At last Robert had shown that he could lend his mouth as a help to all, explain in the foreign language what they wished, and obtain what they needed. This time he had prepared himself well: he had repeated the words to himself many times before he used them:
We want to buy milk.
This was the way he must do it—chew the words many times, as he chewed his food.

Robert grew courageous from his success, and as the kind woman was returning to the cabin he followed her and said: “Respected Sir, how can we reach Taylors Falls?”

He asked Karl Oskar to show her the piece of paper with Anders Månsson’s address. But she did not look at it or answer him—instead she hurried inside and closed the door. When Robert tried to open it he found it bolted. The woman had given them a pail of milk and then she had locked herself in the cabin, without even waiting to be paid! That was peculiar.

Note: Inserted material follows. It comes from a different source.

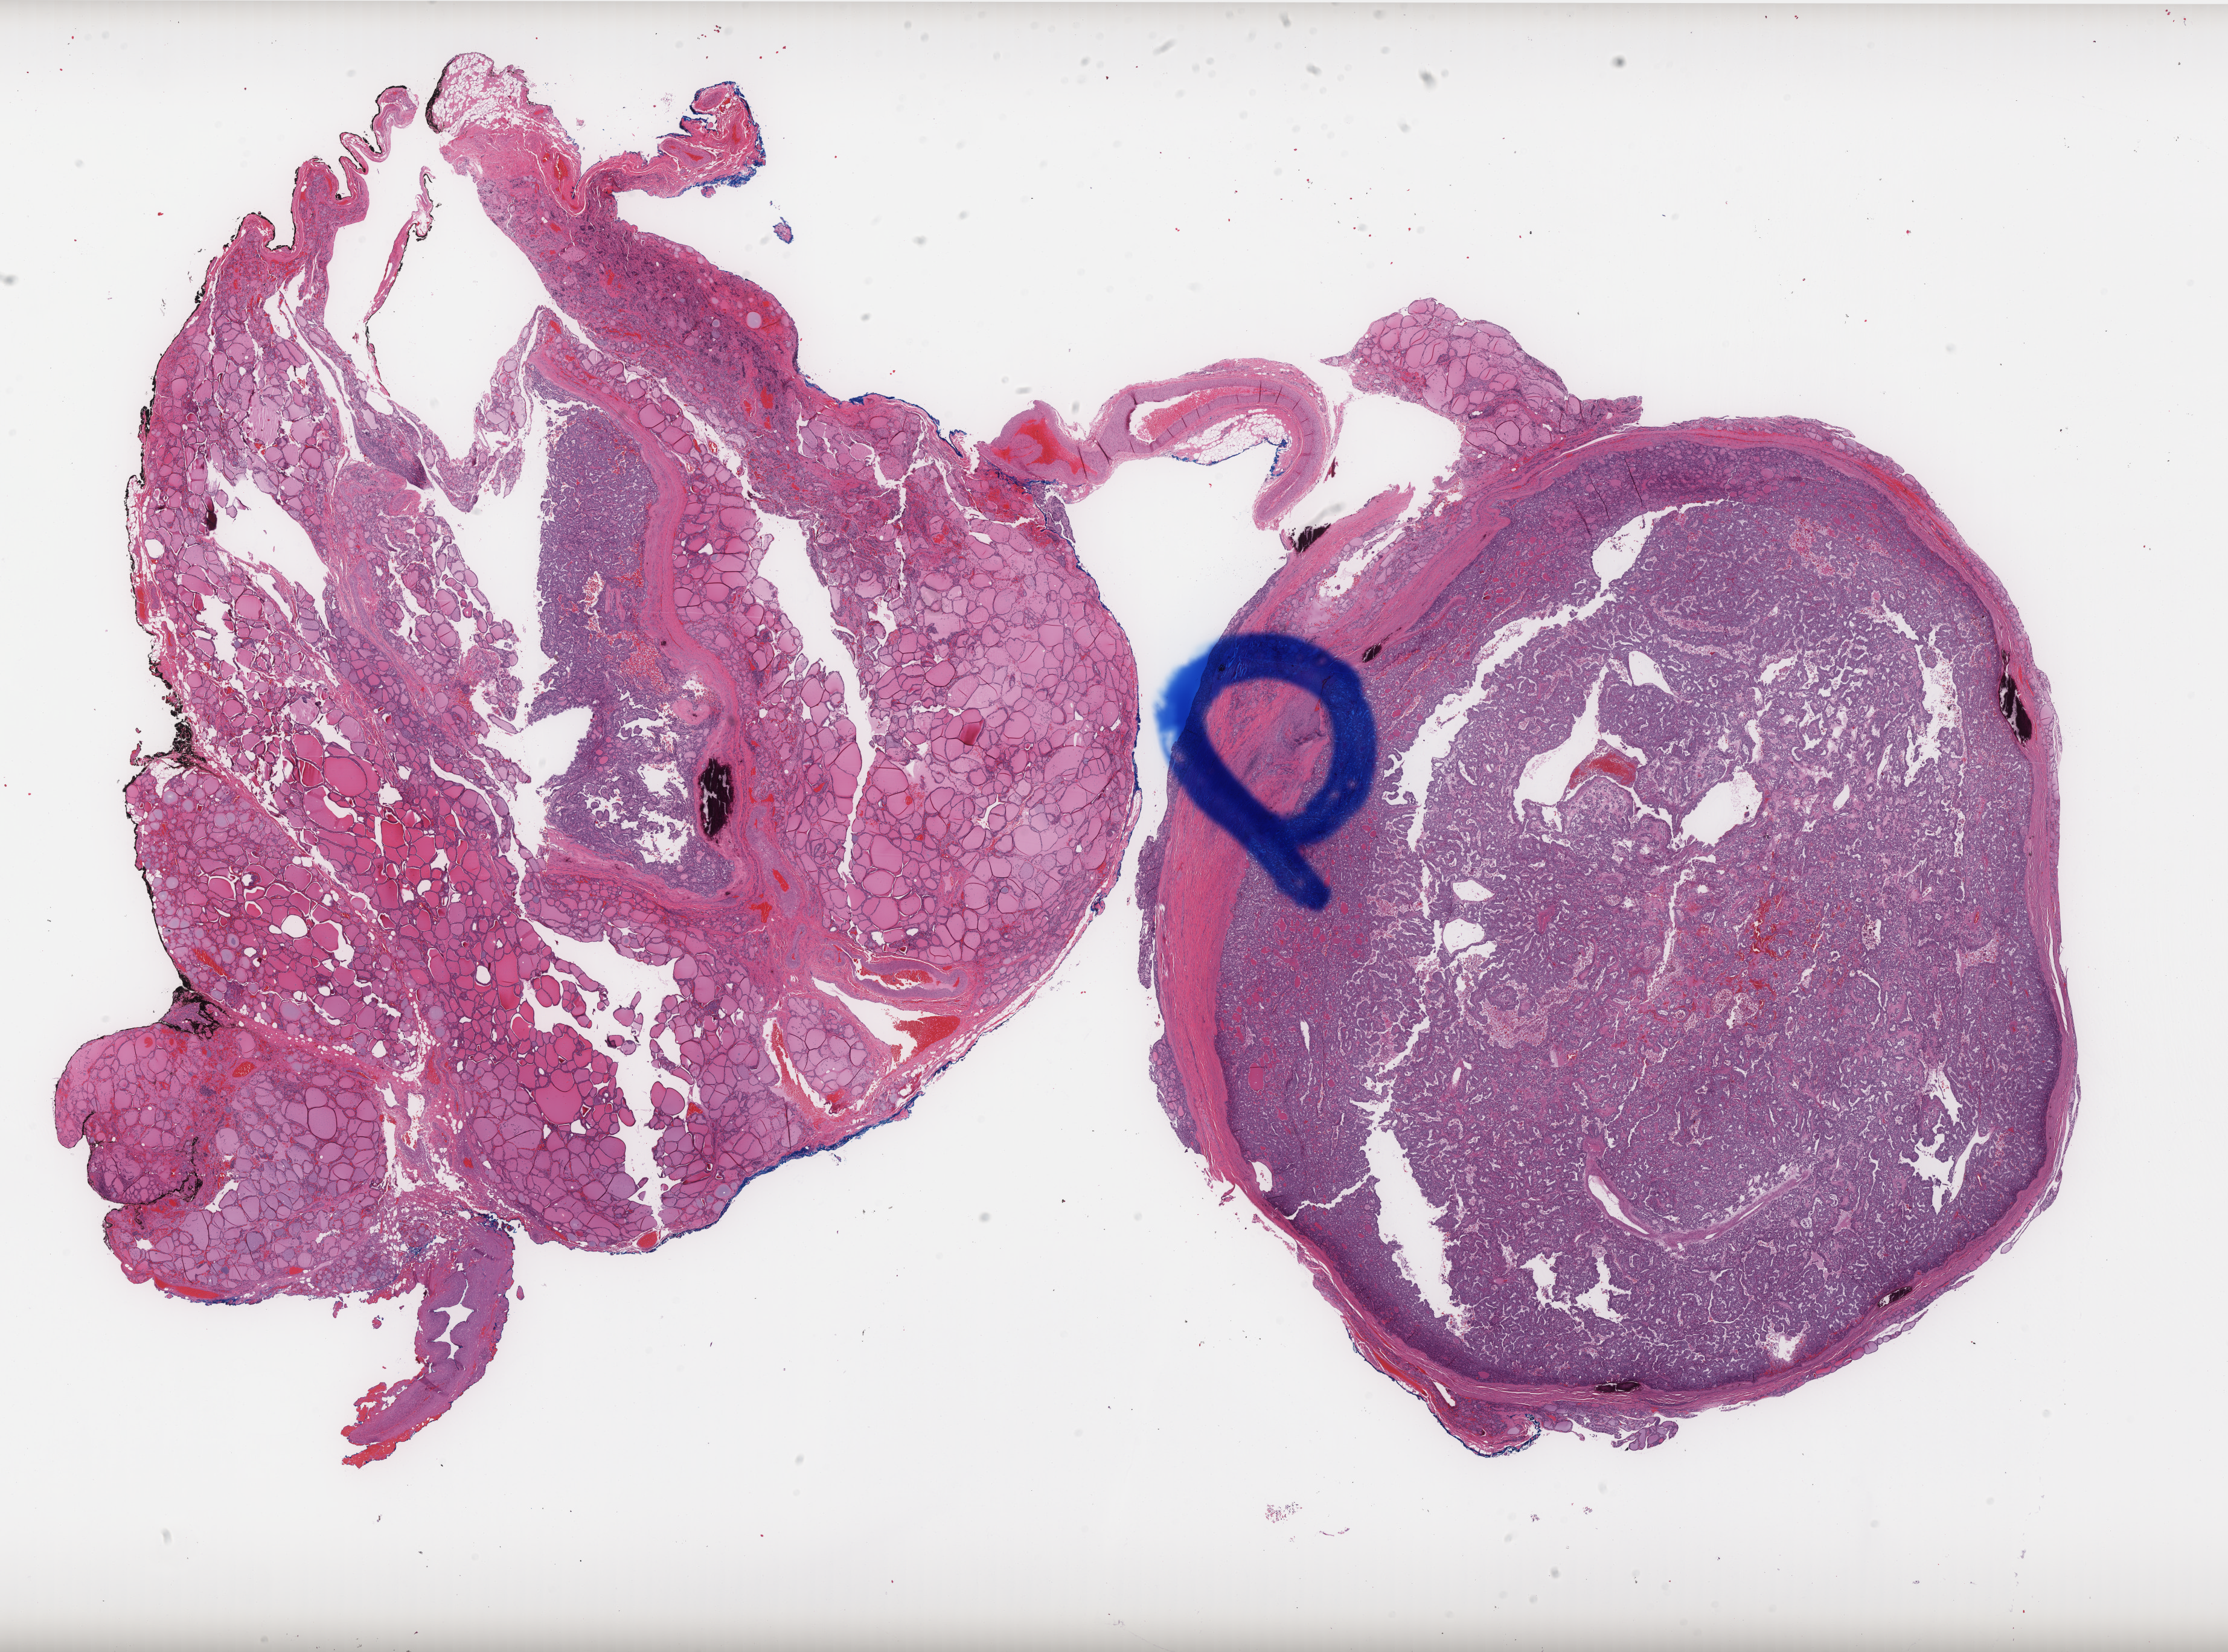
H&E-stained whole-slide image, whole scanned area (about 29.6 x 21.9 mm, slide scanned at 40x) shown as a low-resolution overview; formalin-fixed paraffin-embedded (FFPE) diagnostic section; thyroid, primary tumour sample. Female, age 42 years at initial diagnosis.
Histologic diagnosis: Papillary adenocarcinoma, NOS (thyroid gland). TNM: T1b N0 M0. AJCC pathologic stage: I.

The immigrants eagerly emptied the milk pail; the children were given as much milk as they could drink, and there was still plenty for the grownups. The milk was cream-thick, the cows hereabouts must get good grass; all felt refreshed by this unexpected refreshment.

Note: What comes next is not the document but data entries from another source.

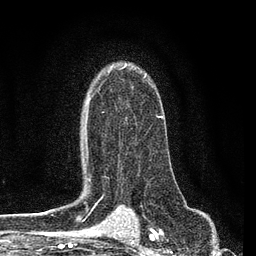
Breast MRI (dynamic contrast-enhanced), one axial slice; slice 58 of 80 in the series (ordered by position); cropped to one breast; dynamic contrast-enhanced series, time point 2 of 7 at this slice position (early post-contrast); 3 T; TE 2.2 ms, TR 5.4 ms; 2 mm slice thickness; 256 × 256 image matrix, field of view 150 × 150 mm. Female patient.
Outlined on this slice (semi-automatic segmentation, software-assisted and operator-edited):
- enhancing-tissue mask used for the functional tumour volume (all voxels passing the contrast-enhancement thresholds inside the analysis volume; usually the tumour): bounding box (x1, y1, x2, y2) in pixels: (84, 75, 163, 163)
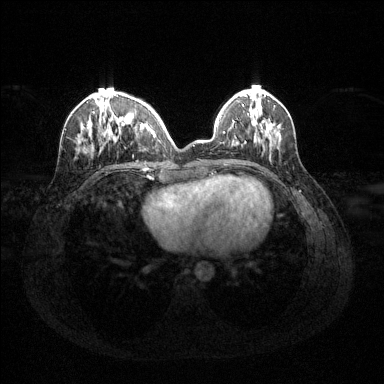
Breast MRI (dynamic contrast-enhanced), one axial slice. Slice 44 of 144 in the series (ordered by position). Dynamic contrast-enhanced series, time point 2 of 6 at this slice position (early post-contrast). 1.5 T. TE 1.6 ms, TR 4.6 ms. 1.2 mm slice thickness. 384 × 384 image matrix, field of view 360 × 360 mm. Female patient.
Outlined on this slice (semi-automatically segmented with operator editing):
- enhancing-tissue mask used for the functional tumour volume (all voxels passing the contrast-enhancement thresholds inside the analysis volume; usually the tumour): bounding box (x1, y1, x2, y2) in pixels: (79, 94, 160, 153)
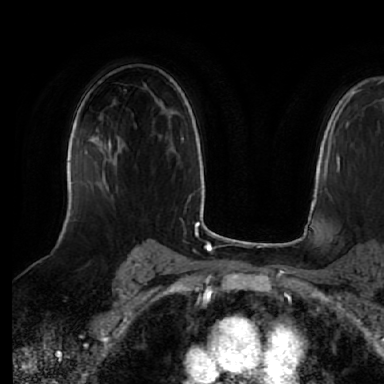
Breast MRI (dynamic contrast-enhanced), one axial slice; position 40 of 64 along the scan axis; cropped to one breast; dynamic contrast-enhanced series, time point 2 of 7 at this slice position (early post-contrast); 1.5 T; TE 2.5 ms, TR 5.2 ms; 384 × 384 image matrix, field of view 263 × 263 mm. Female patient.
Structures marked on this image (semi-automatically segmented with operator editing):
- enhancing-tissue mask used for the functional tumour volume (all voxels passing the contrast-enhancement thresholds inside the analysis volume; usually the tumour): box from (x=108, y=141) to (x=117, y=162) px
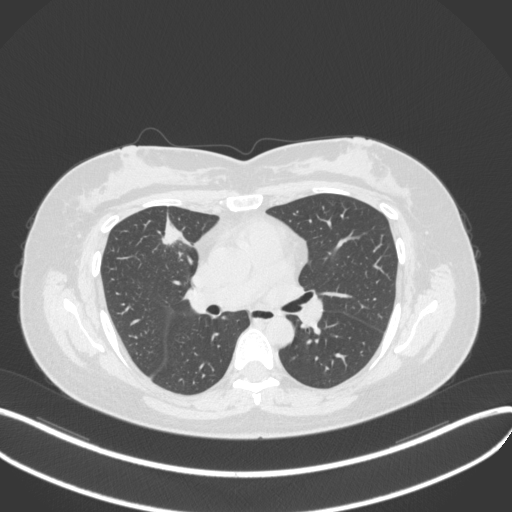
Chest CT, one axial slice; position 179 of 272 along the scan axis; reconstruction kernel B31f; 120 kVp; lung window (W 1500 / L -600 HU); 1 mm slice thickness; 512 × 512 image matrix, field of view 400 × 400 mm. Female patient, age 42 years. Case-level facts recorded for this patient, not image findings: clinical TNM (as recorded): T1b N0 M0.
Outlined on this slice (rectangle marked by the reading radiologist):
- lung tumour (recorded histology: adenocarcinoma): bounding box [x1, y1, x2, y2] px = [156, 210, 190, 253]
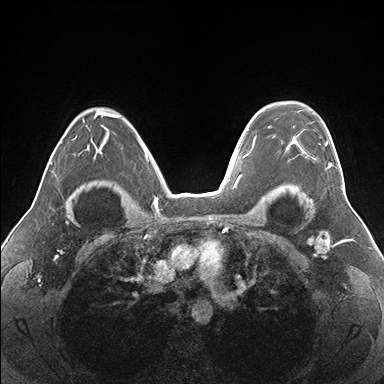
Breast MRI (dynamic contrast-enhanced), one axial slice; slice 117 of 176 in the series (ordered by position); dynamic contrast-enhanced series, time point 2 of 7 at this slice position (early post-contrast); 1.5 T; TE 1.5 ms, TR 4.1 ms; 384 × 384 image matrix, field of view 330 × 330 mm. Female patient.
Structures marked on this image (semi-automatic segmentation, software-assisted and operator-edited):
- enhancing-tissue mask used for the functional tumour volume (all voxels passing the contrast-enhancement thresholds inside the analysis volume; usually the tumour): bounding box <267,126,337,168> (left, top, right, bottom; pixels)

But the American woman had not waited to be paid. She had locked herself in the cabin. She was afraid to let them come inside, this much they understood.

They put the empty pail at the door and waited for her to reappear. Robert was still determined to find out where Anders Månsson lived. And he began to practice a new sentence:
I want to expose you this paper with an address . . .
when suddenly a dog’s bark was heard quite near them, and two men with guns in their hands approached across the clearing.

The men who headed toward them were apparently hunters. They wore broad-brimmed hats and skin jackets on which the fur still clung at the seams. They were unkempt, fully bearded, and were accompanied by two fierce curs whose hair stood on end. As they neared the Swedish immigrants they lifted their guns threateningly. The dogs barked furiously, and the frightened children began to yell.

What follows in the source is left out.